For people who eschew red meat yet eat poultry (you might hear them claim they “do it for the protein”), duck is a gateway drug, an opulent bridge between feathered and hooved things. It is the color of liver, encased in a scuba suit of fat, and drawn to fruit, spice, and smoke like a magnet to the fridge. And yet it remains a bird. In Lukshon chef-owner Sang Yoon's version of the popiah, a fresh spring roll popular in Singapore, Malaysia, Taiwan, and parts of China, duck, in an appropriately elegant twist, replaces the humble turnip, traditionally a go-to filling.

At Lukshon, the duck is shredded like Carolina pulled pork, a dense, sweet mass of flavor tucked into a fresh pliable cylinder with pickled jicama and a hoisin chile sauce. The popiah is sliced and propped up into a sort of nest, a crown of cilantro stems lending a grassy counterpoint.
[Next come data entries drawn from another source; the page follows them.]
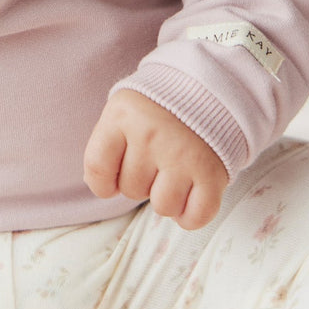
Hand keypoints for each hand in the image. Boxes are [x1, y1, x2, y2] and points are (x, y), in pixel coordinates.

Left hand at [83, 88, 227, 230]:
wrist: (208, 90)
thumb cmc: (158, 108)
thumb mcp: (123, 110)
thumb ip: (107, 146)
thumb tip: (101, 187)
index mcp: (122, 115)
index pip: (97, 169)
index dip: (104, 182)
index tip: (115, 176)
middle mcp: (150, 135)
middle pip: (131, 190)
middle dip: (142, 180)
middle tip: (157, 157)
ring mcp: (182, 155)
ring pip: (163, 207)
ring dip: (167, 196)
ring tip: (175, 170)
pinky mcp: (212, 173)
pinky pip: (195, 217)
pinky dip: (192, 214)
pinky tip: (191, 191)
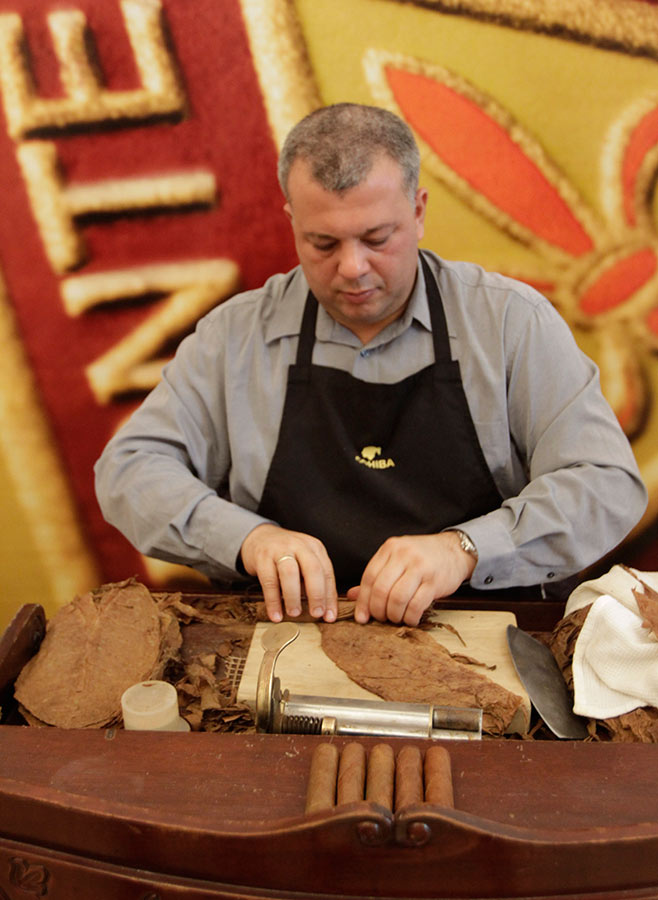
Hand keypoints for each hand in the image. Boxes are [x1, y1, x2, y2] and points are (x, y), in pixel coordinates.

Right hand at [240, 523, 337, 622]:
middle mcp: (299, 546)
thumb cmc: (287, 555)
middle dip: (317, 594)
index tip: (329, 616)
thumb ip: (314, 582)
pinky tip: (276, 614)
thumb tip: (325, 611)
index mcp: (314, 548)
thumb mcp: (304, 562)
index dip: (330, 596)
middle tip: (316, 614)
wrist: (260, 537)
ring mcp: (280, 550)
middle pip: (312, 569)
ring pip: (290, 573)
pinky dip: (273, 601)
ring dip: (293, 596)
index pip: (327, 573)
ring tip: (294, 613)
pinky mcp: (262, 557)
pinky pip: (268, 581)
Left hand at [347, 532, 475, 626]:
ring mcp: (421, 567)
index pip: (369, 577)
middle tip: (381, 618)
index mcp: (390, 548)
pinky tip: (410, 618)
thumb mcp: (396, 560)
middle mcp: (404, 555)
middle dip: (378, 610)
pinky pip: (417, 605)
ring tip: (396, 618)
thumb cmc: (421, 557)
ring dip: (394, 615)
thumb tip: (352, 596)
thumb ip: (376, 576)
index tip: (362, 617)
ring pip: (397, 599)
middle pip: (381, 589)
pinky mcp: (435, 581)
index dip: (363, 601)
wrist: (454, 551)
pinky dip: (410, 617)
The popiah is not always a slick small plate or a street cart snack — often a presumed source of inspiration. In the places where it's popular, lively all-day house parties frequently congregate around popiah preparation. The stuffing of delicate skins with bean curd, bits of shrimp and/or pork, and thin slivers of jicama, cabbage, and, yes, turnip evolves into both family ritual and screwball comedy, as overstuffed wrappers invariably burst, spilling forth edible confetti. This won't happen at Lukshon — unless you bite too hard.